The 3 common symptoms of endometriosis include:
- Pelvic Pain: Women with endometriosis often experience pelvic pain that may range from mild to severe. The pain can occur before, during, or after menstruation and may also be present during sexual intercourse.
- Menstrual Irregularities: Endometriosis can cause changes in the menstrual cycle, including heavy or irregular periods. Some women with endometriosis may also experience spotting between periods.
- Painful Intercourse: Painful intercourse, known as dyspareunia, is a common symptom of endometriosis. The pain may occur during or after sexual activity and can be felt deep within the pelvis.
How do they test for endometriosis?
Diagnosing endometriosis typically involves a combination of medical history assessment, pelvic examination, imaging studies, and in many cases, a surgical procedure.
Here are the common methods used to test for endometriosis:
- Medical History and Symptom Assessment:
- Healthcare providers will discuss your medical history, including a detailed account of your symptoms, menstrual cycle, and any family history of endometriosis.
- Symptoms such as pelvic pain, painful periods, pain during intercourse, and fertility issues are important indicators.
- Pelvic Examination:
- During a pelvic exam, the healthcare provider may manually palpate the pelvic area to check for abnormalities, such as the presence of cysts or nodules.
- However, it’s important to note that endometriosis lesions can be microscopic and may not always be detectable through a pelvic exam.
- Imaging Studies:
- Ultrasound: A transvaginal ultrasound may be performed to visualize the pelvic organs. While it can identify large endometriotic cysts (endometriomas), it may not effectively detect smaller lesions.

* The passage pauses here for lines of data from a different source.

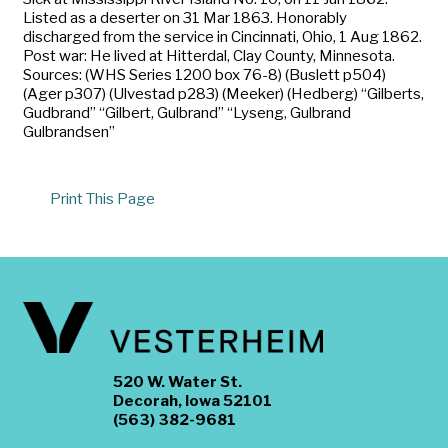
Listed as a deserter on 31 Mar 1863. Honorably
discharged from the service in Cincinnati, Ohio, 1 Aug 1862.
Post war: He lived at Hitterdal, Clay County, Minnesota.
Sources: (WHS Series 1200 box 76-8) (Buslett p504)
(Ager p307) (Ulvestad p283) (Meeker) (Hedberg) “Gilberts,
Gudbrand” “Gilbert, Gulbrand” “Lyseng, Gulbrand
Gulbrandsen”
Print This Page
520 W. Water St.
Decorah, Iowa 52101
(563) 382-9681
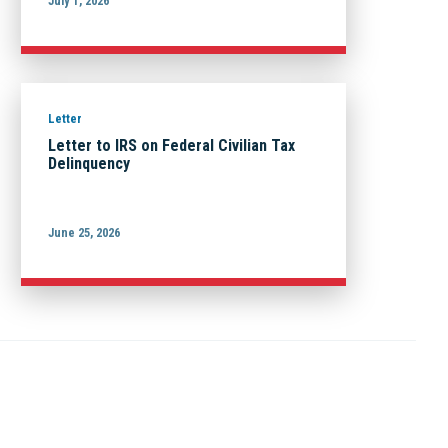
July 1, 2026
Letter
Letter to IRS on Federal Civilian Tax
Delinquency
June 25, 2026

- Magnetic Resonance Imaging (MRI): MRI scans may be used to provide more detailed images of the pelvic region, helping to identify the extent and location of endometriosis.
- Laparoscopy:
- The most definitive method for diagnosing endometriosis is through a surgical procedure called laparoscopy. This is a minimally invasive surgery where a thin, lighted tube (laparoscope) is inserted through small incisions in the abdomen to directly visualize and biopsy endometrial tissue.
- Laparoscopy allows for the identification, location, and removal of endometriotic lesions, providing both a diagnostic and potentially therapeutic benefit.
How to know if you have endometriosis
Diagnosing endometriosis requires a medical evaluation by a healthcare professional. If you suspect you may have endometriosis or are experiencing symptoms associated with the condition, consider taking the following steps:
- Document Your Symptoms:
- Keep a detailed record of your symptoms, including the type, duration, and intensity of pain, as well as any other issues such as irregular periods or pain during intercourse.
- Consult with a Healthcare Provider:
- Schedule an appointment with a gynecologist or healthcare provider who can assess your symptoms and medical history.
- Be prepared to discuss your menstrual cycle, any family history of endometriosis, and the specific symptoms you are experiencing.
- Physical Examination:
- The healthcare provider may perform a pelvic examination to check for any abnormalities, tenderness, or masses in the pelvic area. However, it’s important to note that endometriosis lesions may not always be detectable through a pelvic exam.
- Imaging Studies:
- Your healthcare provider may recommend imaging studies, such as a transvaginal ultrasound or MRI, to visualize the pelvic organs and identify any potential abnormalities.
- Laparoscopy:
- In many cases, the most definitive way to diagnose endometriosis is through a surgical procedure called laparoscopy. This involves the insertion of a thin, lighted tube (laparoscope) through small incisions in the abdomen to directly visualize and biopsy endometrial tissue.
- Collaborative Decision-Making:
- Work closely with your healthcare provider to discuss your symptoms, concerns, and any potential treatment options. The decision to proceed with laparoscopy or other diagnostic tests will depend on the severity of your symptoms and the healthcare provider’s clinical judgment.